:: DATA

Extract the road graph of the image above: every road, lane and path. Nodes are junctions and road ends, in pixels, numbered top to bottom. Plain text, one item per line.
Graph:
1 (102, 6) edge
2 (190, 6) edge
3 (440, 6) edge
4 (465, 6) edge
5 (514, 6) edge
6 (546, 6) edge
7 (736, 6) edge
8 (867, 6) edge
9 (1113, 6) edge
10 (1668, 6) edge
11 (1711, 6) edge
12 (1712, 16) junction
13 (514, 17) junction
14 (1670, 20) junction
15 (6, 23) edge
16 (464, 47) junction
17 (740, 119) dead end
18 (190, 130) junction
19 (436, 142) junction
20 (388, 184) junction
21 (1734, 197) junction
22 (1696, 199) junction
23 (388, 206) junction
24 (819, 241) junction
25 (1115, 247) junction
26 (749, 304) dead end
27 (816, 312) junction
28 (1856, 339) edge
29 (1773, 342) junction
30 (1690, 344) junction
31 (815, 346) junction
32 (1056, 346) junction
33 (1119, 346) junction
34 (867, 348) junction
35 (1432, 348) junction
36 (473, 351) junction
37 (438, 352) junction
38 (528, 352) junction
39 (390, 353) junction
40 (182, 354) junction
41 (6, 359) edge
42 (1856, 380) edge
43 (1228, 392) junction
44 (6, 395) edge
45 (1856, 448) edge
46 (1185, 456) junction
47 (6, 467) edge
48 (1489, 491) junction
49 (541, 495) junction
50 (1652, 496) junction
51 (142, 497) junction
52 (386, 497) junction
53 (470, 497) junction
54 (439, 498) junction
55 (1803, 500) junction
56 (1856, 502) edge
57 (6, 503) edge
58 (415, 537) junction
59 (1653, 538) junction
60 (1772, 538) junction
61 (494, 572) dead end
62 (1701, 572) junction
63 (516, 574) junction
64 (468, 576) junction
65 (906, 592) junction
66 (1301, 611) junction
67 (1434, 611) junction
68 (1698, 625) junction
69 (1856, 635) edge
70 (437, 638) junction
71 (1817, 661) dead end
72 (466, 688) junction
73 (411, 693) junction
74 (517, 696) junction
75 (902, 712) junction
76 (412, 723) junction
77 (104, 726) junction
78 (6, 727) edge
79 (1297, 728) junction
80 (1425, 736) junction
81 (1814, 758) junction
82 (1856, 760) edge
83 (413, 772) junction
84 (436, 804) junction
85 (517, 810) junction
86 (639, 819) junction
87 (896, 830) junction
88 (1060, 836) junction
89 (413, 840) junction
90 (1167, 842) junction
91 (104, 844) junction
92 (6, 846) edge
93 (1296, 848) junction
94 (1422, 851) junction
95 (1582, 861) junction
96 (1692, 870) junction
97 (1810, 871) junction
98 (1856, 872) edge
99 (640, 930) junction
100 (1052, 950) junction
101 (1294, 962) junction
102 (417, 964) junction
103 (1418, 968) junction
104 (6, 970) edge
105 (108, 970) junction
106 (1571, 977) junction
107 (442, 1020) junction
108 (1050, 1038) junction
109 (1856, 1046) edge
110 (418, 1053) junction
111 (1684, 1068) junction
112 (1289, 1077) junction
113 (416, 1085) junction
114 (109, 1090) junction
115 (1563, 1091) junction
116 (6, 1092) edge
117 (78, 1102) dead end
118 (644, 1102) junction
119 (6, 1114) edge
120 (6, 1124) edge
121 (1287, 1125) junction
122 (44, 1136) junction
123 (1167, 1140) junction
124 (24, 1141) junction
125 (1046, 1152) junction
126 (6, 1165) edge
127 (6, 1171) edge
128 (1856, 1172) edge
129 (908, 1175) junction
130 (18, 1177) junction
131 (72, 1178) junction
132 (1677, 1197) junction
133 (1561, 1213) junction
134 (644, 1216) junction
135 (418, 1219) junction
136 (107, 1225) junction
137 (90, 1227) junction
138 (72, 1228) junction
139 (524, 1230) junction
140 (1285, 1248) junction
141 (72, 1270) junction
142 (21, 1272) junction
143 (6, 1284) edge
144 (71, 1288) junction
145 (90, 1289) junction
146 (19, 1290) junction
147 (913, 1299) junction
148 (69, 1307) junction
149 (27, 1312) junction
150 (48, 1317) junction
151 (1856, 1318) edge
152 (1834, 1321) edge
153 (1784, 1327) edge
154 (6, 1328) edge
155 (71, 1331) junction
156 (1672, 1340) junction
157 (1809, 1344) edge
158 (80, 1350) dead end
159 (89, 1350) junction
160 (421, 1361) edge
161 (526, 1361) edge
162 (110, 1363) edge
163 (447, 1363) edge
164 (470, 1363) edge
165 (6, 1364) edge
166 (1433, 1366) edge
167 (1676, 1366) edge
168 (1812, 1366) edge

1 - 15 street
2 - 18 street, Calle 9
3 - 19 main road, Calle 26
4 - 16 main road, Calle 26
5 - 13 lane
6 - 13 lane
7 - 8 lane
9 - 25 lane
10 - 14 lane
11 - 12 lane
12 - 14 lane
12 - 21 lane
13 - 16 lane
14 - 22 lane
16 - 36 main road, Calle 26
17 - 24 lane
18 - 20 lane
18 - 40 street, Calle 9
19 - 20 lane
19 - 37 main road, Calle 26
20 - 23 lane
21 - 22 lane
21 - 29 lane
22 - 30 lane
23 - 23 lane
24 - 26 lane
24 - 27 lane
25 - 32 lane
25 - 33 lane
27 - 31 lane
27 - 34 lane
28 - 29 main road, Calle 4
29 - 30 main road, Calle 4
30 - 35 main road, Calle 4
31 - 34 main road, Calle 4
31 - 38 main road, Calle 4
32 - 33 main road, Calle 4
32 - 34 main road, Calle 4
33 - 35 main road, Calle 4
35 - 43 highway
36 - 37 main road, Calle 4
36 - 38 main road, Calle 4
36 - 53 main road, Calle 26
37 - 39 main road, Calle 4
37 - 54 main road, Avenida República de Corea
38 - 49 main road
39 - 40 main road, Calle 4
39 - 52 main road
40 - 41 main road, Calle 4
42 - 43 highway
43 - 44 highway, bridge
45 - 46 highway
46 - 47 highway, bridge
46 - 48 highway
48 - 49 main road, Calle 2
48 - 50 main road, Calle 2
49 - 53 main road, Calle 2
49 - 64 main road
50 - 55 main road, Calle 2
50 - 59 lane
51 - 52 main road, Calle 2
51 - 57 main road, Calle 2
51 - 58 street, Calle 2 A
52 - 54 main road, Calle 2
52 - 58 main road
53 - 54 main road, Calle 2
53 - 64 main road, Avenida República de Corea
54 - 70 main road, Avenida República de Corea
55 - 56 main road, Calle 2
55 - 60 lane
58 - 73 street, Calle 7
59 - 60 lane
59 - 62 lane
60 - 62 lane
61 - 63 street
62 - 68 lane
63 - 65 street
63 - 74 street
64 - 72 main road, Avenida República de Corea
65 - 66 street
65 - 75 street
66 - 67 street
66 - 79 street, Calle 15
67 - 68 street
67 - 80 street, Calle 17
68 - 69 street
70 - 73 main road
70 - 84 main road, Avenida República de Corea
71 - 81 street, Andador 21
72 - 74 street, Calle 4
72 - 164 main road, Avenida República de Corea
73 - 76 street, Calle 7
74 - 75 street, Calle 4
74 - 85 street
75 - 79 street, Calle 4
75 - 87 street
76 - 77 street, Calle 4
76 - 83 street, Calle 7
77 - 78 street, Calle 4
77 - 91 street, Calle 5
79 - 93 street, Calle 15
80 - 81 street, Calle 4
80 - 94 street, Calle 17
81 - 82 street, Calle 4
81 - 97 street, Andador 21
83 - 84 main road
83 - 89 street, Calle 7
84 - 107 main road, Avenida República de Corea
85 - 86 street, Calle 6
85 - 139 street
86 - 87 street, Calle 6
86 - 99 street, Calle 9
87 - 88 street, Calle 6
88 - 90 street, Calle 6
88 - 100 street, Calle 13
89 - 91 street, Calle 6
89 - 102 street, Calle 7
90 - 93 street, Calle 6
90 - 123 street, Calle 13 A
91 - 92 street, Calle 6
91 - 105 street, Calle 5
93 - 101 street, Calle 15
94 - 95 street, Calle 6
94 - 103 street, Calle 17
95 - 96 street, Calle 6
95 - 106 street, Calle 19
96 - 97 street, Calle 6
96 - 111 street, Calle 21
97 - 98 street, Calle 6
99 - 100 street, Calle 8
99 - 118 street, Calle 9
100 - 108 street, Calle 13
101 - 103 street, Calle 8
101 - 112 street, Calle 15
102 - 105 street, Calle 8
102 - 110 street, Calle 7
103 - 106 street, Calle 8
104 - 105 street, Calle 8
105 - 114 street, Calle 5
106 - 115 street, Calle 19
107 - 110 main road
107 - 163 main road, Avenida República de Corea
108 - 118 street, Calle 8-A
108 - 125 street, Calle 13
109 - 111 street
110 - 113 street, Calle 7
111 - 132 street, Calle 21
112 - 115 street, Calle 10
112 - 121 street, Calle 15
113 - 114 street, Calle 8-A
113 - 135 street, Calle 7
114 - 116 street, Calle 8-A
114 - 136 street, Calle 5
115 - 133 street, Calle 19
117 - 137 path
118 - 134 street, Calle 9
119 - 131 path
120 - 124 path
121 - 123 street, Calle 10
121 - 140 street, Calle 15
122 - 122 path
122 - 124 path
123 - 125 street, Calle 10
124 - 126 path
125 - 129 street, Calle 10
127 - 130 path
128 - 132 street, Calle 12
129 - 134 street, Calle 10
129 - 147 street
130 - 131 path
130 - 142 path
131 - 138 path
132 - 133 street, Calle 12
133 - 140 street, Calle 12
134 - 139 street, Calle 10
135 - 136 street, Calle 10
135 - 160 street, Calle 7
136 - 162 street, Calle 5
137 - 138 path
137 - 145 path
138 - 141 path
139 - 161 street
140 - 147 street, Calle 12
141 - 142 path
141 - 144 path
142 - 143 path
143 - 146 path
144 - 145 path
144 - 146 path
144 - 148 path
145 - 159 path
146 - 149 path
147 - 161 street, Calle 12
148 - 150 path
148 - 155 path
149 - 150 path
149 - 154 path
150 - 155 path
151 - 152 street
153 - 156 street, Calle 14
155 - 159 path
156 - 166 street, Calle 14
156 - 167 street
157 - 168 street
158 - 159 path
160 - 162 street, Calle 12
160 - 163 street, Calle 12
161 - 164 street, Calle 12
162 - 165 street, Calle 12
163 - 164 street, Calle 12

::::

_WORK INSTRUCTIONS_: Return every line from the entries above that includes the word "highway".

_EXPECTED OUTPUT_:
35 - 43 highway
42 - 43 highway
43 - 44 highway, bridge
45 - 46 highway
46 - 47 highway, bridge
46 - 48 highway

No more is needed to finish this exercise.